The initial response to all of this is, to include into the application logic for synthetic transactions, but doing so then means you’re no longer properly exercising the software, your test is simply validating synthetic data can be handled.
So how can this conundrum fully execute a synthetic transaction results in material impact, but not doing so means we may not fully cover the most critical end to end processes? There are several strategies available, and a combination of these rather than one maybe necessary. In fact a lot of this is no different to transaction handling across web services :
- Service supplies will often provide test values that are synthetic in their environment e.g. a dummy shipping address that a courier has a special zero rate for. Test accounts for banking.
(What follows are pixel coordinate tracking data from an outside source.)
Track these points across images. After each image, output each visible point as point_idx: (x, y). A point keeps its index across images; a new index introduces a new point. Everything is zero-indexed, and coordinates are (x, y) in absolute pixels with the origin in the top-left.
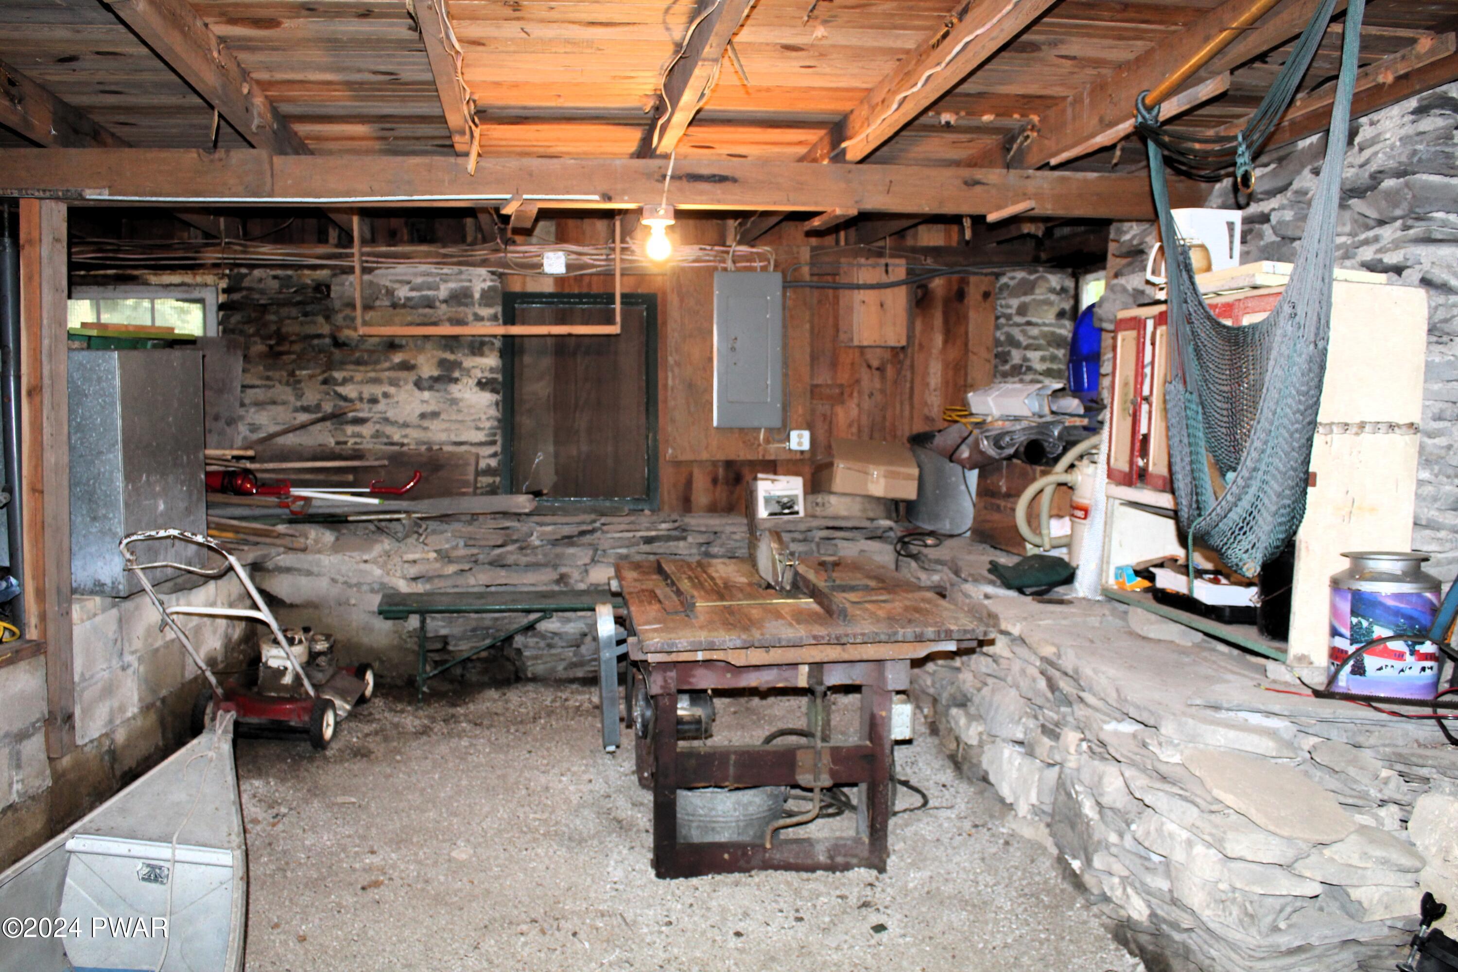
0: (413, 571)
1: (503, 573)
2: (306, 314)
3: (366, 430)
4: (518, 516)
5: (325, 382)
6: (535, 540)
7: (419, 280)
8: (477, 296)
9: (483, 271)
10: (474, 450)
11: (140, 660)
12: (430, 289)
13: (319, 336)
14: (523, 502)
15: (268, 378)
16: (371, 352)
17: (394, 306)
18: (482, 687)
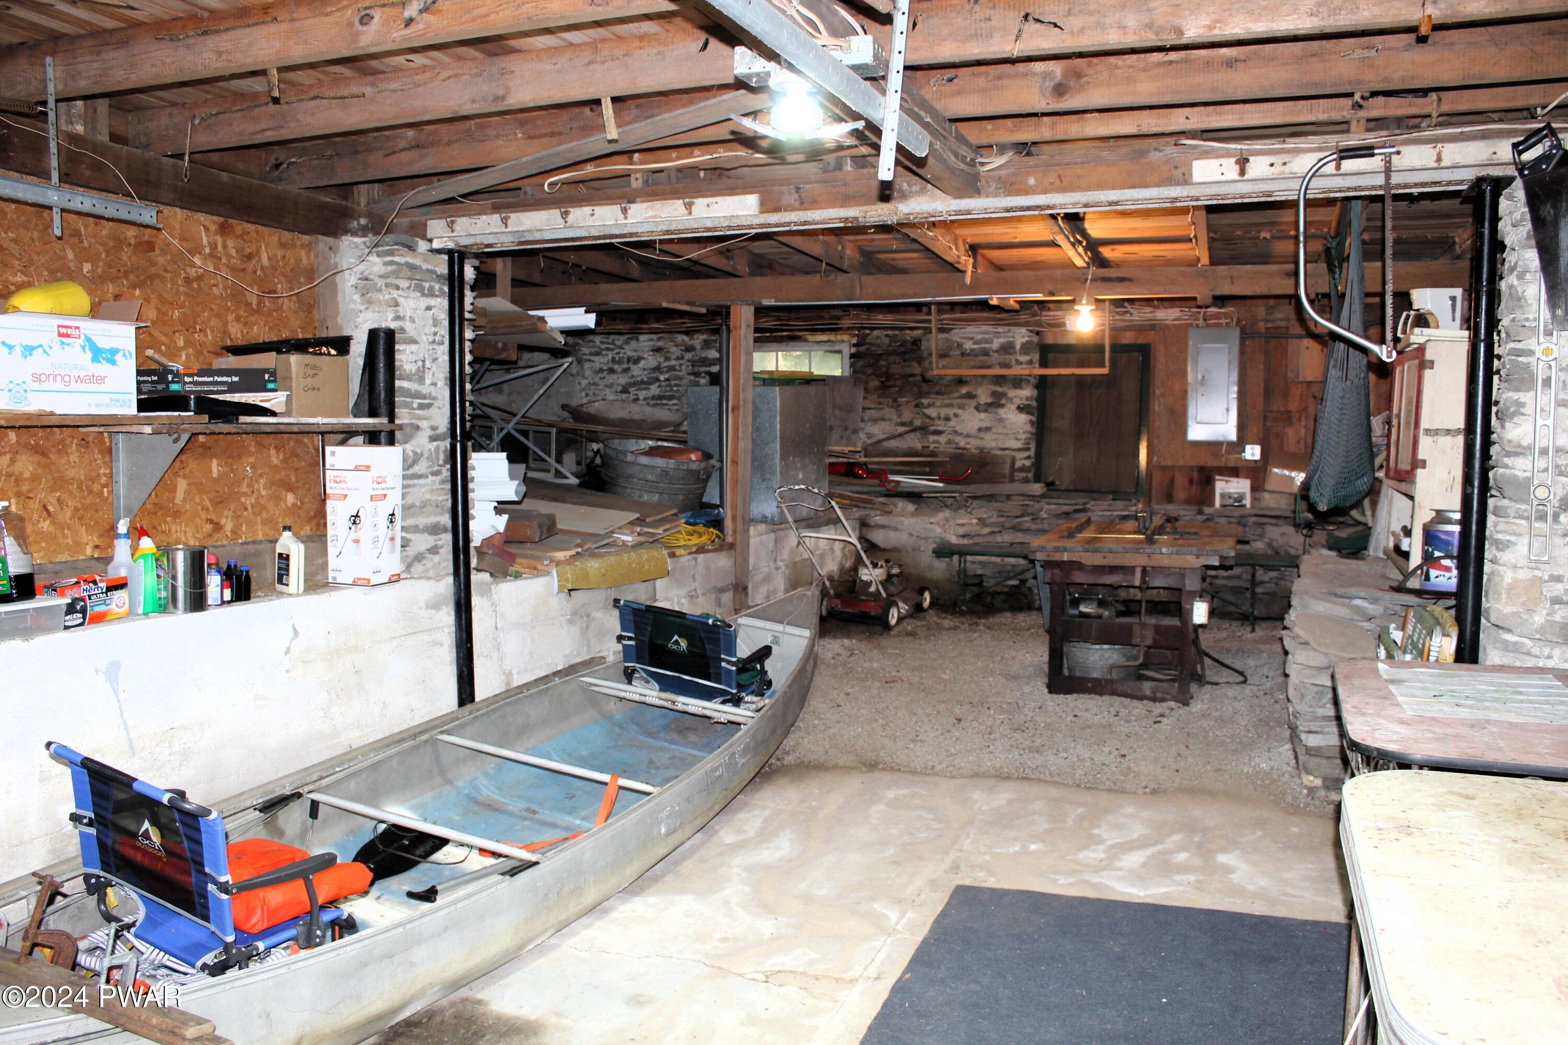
0: (961, 531)
1: (1020, 535)
2: (905, 361)
3: (942, 439)
4: (1032, 497)
5: (917, 406)
6: (1043, 515)
7: (979, 337)
8: (1018, 347)
9: (1023, 330)
10: (1013, 453)
11: (786, 566)
12: (986, 343)
13: (913, 375)
14: (1037, 488)
15: (880, 403)
16: (947, 386)
17: (963, 354)
18: (1002, 610)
Use this information as part of your data supporting the synthetic transaction.
- Compensating transactions, allow the system to use a real product, but at a specific point in the process the impact of the synthetic transaction is countered with a compensating transaction. For example, the with the e-tailer the ordered item is identified as a test transaction pulled from the products to be shipped and has an immediate return process executed replenishing the stock. This is no real difference to handling errors.
- The system is able to accommodate data corrections, such as the deletion of transactions, or for example reporting of accounts adjusted by applying the record of synthetic transactions to the reports. This has limits and in the financial world may be perceived as ‘tampering with the books’
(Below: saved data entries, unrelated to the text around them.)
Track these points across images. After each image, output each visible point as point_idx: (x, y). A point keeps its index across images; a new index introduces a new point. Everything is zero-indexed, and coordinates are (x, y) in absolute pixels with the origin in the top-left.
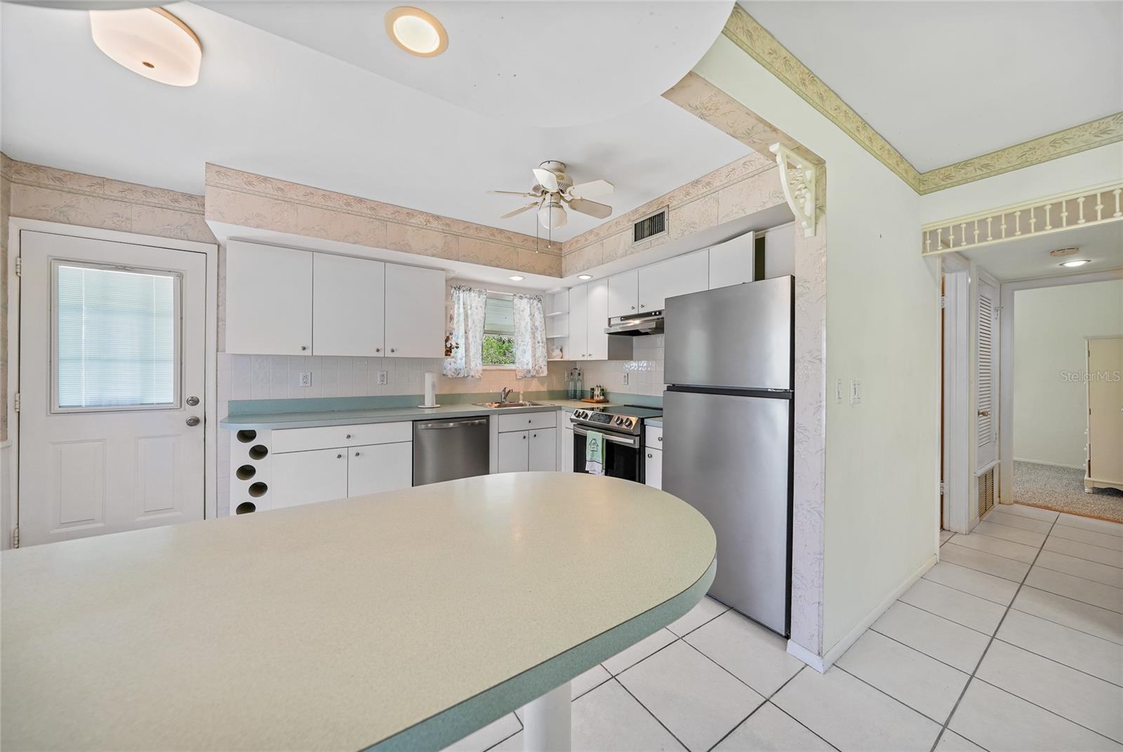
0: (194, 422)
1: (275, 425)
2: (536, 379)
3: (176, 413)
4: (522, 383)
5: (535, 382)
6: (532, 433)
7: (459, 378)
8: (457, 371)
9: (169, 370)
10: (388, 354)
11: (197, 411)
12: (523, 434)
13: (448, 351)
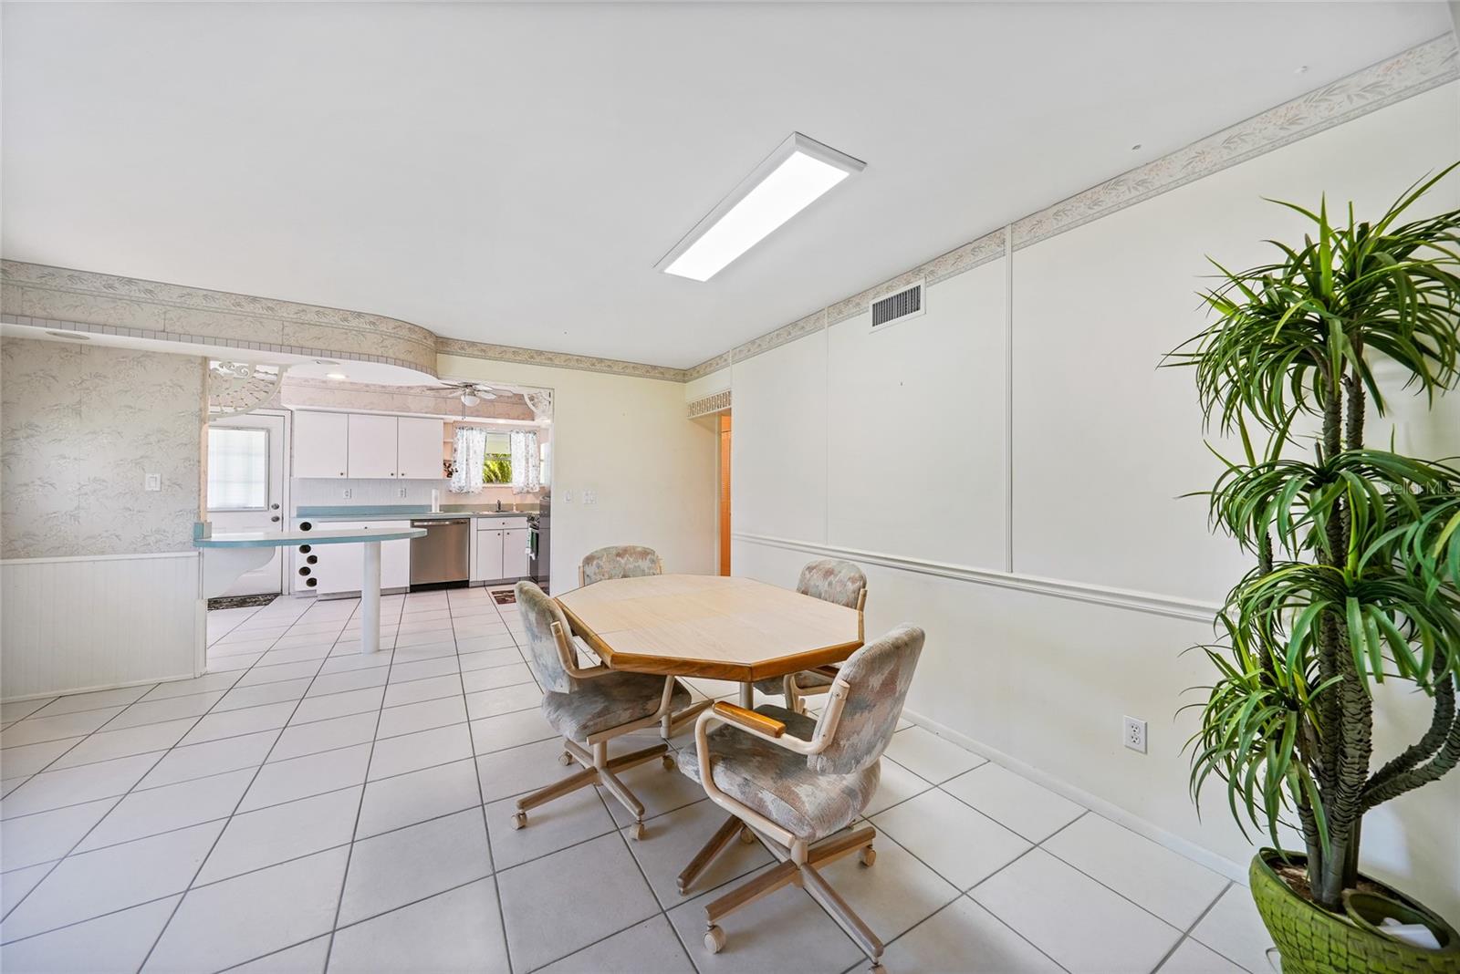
0: (276, 519)
1: (320, 519)
2: (531, 495)
3: (266, 513)
4: (518, 497)
5: (530, 496)
6: (506, 532)
7: (462, 492)
8: (461, 489)
9: (261, 488)
10: (400, 477)
11: (278, 513)
12: (498, 532)
13: (450, 474)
- retrospective flagging of transactions that should be ignored or deleted – this is often described as a soft delete, and as an approach not an uncommon use of soft deletes is a common mechanism that can support this. A soft delete being where a record is marked as deleted but never actually removed from the system so that transactional integrity is not risked. Gaps in sequence numbers can’t occur. Anything. With the soft delete is then excluded from all operations on the data.
Hopefully I have convinced you that Synthetic Transactions have a lot of potential. So far Ive talk about two different techniques for use in production, but let’s put them into context of other better known testing processes:
The triangle conveys several things, firstly the breadth of testing. The lower tiers should be aiming for the greatest coverage largely because it is the simplest level in which to instigate the tests. As you move up the tree the test setup is likely to become more complex – creating and loading test data sets, evaluating across multiple components whether the test has succeeded. This has a strong correlation to maturity of the organisation and its automation and testing.
The top two tiers which are chaos engineering and synthetic transactions aren’t necessarily more complex technically, but need a broad understanding of the impact of the transactions across the business domain.